- _To be done_:
Can you output, word for word, the lines of the data below starting at the line containing "common name: Common wall lizard" and ending at the line containing "genus: Artemisia", with both of those lines included?

- _Data items_:
[Begin]
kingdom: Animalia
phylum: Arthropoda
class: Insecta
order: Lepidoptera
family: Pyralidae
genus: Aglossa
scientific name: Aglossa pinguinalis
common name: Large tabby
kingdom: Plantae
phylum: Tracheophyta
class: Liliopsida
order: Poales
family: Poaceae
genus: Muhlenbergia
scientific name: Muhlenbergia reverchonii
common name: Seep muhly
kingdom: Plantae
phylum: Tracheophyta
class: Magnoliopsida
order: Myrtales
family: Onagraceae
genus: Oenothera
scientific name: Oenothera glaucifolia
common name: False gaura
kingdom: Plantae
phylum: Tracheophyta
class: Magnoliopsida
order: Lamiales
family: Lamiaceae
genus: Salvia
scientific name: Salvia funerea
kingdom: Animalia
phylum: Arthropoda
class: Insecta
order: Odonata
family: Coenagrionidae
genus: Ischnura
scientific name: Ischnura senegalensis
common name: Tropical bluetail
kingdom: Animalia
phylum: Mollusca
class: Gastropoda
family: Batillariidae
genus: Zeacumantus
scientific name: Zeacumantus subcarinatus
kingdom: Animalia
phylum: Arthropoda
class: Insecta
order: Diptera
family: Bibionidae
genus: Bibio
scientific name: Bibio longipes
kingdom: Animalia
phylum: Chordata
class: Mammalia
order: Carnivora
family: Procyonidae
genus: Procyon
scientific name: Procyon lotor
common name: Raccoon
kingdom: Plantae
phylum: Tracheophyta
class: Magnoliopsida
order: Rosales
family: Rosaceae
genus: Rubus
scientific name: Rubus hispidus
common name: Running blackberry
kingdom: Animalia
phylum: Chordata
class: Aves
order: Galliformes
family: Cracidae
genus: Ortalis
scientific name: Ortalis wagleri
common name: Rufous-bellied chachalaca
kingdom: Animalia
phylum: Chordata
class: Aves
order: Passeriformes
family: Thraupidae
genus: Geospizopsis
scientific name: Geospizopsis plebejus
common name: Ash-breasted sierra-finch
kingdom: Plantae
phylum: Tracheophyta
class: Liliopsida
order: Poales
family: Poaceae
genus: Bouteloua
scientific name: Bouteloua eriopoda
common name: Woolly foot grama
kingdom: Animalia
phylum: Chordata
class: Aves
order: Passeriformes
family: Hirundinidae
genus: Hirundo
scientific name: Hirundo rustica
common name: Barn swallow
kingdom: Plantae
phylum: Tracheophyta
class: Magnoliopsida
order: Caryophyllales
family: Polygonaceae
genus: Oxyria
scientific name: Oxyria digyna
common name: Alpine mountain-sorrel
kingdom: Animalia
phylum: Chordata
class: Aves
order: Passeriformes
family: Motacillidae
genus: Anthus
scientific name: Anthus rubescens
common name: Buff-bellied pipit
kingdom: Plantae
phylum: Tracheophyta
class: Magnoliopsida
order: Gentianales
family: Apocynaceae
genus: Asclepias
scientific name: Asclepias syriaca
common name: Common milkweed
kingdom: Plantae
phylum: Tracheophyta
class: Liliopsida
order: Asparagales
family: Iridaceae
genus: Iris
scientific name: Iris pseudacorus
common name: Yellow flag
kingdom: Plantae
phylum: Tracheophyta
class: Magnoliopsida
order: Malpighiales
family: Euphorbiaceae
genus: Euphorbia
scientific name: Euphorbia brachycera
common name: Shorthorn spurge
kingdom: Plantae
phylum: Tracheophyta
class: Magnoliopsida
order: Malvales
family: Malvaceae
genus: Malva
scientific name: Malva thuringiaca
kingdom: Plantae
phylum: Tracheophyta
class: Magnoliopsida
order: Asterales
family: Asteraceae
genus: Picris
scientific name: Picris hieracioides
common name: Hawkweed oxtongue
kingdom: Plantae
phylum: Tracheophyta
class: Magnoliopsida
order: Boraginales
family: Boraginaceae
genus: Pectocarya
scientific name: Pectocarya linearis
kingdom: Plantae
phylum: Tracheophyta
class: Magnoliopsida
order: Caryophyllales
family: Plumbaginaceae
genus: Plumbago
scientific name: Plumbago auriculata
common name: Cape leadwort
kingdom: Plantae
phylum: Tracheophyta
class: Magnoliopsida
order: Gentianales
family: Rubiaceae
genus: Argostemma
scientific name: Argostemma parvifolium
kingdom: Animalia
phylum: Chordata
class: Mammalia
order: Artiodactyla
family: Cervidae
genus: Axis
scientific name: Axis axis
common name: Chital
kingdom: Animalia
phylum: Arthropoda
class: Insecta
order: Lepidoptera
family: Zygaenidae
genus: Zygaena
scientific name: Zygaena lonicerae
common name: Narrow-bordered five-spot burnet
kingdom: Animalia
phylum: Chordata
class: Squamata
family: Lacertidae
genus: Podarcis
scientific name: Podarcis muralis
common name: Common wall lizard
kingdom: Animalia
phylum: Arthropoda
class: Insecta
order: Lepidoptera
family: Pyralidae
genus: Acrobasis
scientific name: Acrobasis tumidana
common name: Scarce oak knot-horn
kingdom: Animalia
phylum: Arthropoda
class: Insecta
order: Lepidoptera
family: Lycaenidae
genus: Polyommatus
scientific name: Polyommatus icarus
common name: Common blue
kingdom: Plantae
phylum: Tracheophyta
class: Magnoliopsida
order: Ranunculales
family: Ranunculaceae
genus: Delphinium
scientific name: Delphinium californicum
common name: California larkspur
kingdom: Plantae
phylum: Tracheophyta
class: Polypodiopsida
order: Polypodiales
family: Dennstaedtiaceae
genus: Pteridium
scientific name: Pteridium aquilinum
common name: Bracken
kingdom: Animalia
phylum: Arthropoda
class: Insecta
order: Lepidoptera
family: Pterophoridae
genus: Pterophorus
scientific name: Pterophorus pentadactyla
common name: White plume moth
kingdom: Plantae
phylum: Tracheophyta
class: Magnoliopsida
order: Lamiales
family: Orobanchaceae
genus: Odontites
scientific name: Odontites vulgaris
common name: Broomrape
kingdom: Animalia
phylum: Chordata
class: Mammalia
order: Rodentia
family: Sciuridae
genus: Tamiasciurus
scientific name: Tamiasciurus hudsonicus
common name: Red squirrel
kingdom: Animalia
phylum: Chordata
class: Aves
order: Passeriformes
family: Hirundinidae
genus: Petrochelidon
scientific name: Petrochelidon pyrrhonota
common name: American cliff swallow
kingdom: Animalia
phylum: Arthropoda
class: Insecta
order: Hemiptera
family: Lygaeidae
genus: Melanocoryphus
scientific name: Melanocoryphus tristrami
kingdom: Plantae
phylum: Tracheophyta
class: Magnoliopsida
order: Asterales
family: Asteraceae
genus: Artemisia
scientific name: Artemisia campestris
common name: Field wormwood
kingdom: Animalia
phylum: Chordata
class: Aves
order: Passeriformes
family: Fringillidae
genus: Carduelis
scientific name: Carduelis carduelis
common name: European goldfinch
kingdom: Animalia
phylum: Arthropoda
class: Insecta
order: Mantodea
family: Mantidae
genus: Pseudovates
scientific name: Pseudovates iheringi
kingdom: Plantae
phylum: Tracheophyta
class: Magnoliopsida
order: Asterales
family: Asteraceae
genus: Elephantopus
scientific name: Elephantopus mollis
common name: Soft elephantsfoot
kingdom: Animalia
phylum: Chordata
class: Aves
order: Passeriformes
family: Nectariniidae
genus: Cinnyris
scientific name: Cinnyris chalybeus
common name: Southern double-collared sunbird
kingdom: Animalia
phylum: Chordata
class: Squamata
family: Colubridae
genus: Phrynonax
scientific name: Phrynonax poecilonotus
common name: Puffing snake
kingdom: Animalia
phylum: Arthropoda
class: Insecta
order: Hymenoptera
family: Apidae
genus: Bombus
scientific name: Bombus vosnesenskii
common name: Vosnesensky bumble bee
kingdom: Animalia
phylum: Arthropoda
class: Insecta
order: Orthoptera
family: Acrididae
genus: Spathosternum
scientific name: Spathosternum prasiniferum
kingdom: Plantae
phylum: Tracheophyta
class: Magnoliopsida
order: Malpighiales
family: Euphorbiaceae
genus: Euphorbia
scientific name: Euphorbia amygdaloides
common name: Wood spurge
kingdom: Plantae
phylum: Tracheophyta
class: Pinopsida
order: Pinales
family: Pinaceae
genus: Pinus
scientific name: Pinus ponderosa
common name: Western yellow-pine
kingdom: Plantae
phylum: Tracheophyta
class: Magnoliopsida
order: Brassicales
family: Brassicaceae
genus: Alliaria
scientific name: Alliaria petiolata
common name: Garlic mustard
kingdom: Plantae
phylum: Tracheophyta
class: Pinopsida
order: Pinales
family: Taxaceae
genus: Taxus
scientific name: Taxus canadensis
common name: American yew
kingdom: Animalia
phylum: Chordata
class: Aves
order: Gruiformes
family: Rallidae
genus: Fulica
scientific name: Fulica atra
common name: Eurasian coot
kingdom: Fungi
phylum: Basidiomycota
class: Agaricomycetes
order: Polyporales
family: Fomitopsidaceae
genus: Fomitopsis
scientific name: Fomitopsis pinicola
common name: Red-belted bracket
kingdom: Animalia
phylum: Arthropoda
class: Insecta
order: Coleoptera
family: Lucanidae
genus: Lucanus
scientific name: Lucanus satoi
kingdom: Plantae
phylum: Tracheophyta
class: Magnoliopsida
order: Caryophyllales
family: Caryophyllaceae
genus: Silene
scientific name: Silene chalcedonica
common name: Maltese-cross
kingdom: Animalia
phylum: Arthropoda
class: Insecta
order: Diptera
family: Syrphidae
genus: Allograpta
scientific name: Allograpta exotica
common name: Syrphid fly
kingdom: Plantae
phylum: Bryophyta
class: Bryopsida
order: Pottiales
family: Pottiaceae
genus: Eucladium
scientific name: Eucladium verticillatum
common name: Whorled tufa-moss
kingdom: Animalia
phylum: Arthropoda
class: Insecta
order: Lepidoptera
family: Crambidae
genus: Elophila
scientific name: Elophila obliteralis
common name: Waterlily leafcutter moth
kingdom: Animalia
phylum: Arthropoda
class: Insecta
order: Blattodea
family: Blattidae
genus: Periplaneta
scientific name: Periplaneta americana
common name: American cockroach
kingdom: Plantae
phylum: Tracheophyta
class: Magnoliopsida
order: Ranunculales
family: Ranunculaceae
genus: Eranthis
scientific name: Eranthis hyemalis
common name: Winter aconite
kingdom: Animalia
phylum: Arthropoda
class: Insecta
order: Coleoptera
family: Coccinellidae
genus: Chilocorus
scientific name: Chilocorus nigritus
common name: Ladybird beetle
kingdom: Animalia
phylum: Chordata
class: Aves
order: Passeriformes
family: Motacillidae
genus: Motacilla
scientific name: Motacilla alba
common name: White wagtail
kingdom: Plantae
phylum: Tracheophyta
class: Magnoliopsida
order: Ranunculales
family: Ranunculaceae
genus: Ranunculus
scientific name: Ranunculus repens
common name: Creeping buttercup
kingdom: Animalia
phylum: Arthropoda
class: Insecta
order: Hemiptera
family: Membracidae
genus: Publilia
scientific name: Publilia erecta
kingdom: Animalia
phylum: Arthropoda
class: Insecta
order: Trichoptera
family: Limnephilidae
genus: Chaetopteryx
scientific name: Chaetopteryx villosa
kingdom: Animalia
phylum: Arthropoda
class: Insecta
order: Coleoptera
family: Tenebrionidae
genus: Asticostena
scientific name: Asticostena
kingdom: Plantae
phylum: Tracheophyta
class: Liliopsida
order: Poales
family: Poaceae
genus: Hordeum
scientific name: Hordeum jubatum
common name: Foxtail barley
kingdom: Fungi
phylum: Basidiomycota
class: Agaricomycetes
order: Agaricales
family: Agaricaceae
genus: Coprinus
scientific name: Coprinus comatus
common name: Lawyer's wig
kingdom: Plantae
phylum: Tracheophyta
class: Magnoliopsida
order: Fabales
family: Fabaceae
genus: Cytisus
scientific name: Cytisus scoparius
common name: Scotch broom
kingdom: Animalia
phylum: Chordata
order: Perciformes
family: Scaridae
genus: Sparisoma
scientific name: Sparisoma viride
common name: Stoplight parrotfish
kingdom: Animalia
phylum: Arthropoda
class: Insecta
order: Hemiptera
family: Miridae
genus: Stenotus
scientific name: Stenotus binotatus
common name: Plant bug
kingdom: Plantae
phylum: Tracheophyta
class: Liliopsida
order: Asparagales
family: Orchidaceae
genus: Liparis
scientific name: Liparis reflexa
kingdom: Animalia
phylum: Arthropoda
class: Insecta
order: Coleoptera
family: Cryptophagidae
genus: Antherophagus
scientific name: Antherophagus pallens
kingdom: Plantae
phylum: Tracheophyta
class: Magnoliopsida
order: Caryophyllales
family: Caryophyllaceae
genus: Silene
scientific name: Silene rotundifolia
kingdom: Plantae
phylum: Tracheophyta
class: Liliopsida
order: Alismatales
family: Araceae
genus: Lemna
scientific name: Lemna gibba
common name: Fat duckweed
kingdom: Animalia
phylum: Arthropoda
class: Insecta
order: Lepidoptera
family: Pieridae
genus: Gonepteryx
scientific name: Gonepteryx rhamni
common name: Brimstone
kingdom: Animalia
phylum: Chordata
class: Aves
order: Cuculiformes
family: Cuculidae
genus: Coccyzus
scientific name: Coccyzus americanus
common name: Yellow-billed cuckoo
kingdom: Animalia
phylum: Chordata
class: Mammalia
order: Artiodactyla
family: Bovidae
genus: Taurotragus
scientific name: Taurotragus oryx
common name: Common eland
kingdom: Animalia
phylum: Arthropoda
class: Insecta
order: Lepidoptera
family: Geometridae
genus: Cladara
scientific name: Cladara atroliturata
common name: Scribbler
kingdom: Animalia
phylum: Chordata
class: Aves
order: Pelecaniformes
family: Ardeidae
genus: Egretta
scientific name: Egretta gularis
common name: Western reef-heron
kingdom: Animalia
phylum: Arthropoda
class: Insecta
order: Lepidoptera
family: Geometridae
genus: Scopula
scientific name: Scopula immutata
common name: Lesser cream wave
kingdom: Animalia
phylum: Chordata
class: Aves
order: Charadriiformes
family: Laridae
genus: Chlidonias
[End]
- _Answer below_:
common name: Common wall lizard
kingdom: Animalia
phylum: Arthropoda
class: Insecta
order: Lepidoptera
family: Pyralidae
genus: Acrobasis
scientific name: Acrobasis tumidana
common name: Scarce oak knot-horn
kingdom: Animalia
phylum: Arthropoda
class: Insecta
order: Lepidoptera
family: Lycaenidae
genus: Polyommatus
scientific name: Polyommatus icarus
common name: Common blue
kingdom: Plantae
phylum: Tracheophyta
class: Magnoliopsida
order: Ranunculales
family: Ranunculaceae
genus: Delphinium
scientific name: Delphinium californicum
common name: California larkspur
kingdom: Plantae
phylum: Tracheophyta
class: Polypodiopsida
order: Polypodiales
family: Dennstaedtiaceae
genus: Pteridium
scientific name: Pteridium aquilinum
common name: Bracken
kingdom: Animalia
phylum: Arthropoda
class: Insecta
order: Lepidoptera
family: Pterophoridae
genus: Pterophorus
scientific name: Pterophorus pentadactyla
common name: White plume moth
kingdom: Plantae
phylum: Tracheophyta
class: Magnoliopsida
order: Lamiales
family: Orobanchaceae
genus: Odontites
scientific name: Odontites vulgaris
common name: Broomrape
kingdom: Animalia
phylum: Chordata
class: Mammalia
order: Rodentia
family: Sciuridae
genus: Tamiasciurus
scientific name: Tamiasciurus hudsonicus
common name: Red squirrel
kingdom: Animalia
phylum: Chordata
class: Aves
order: Passeriformes
family: Hirundinidae
genus: Petrochelidon
scientific name: Petrochelidon pyrrhonota
common name: American cliff swallow
kingdom: Animalia
phylum: Arthropoda
class: Insecta
order: Hemiptera
family: Lygaeidae
genus: Melanocoryphus
scientific name: Melanocoryphus tristrami
kingdom: Plantae
phylum: Tracheophyta
class: Magnoliopsida
order: Asterales
family: Asteraceae
genus: Artemisia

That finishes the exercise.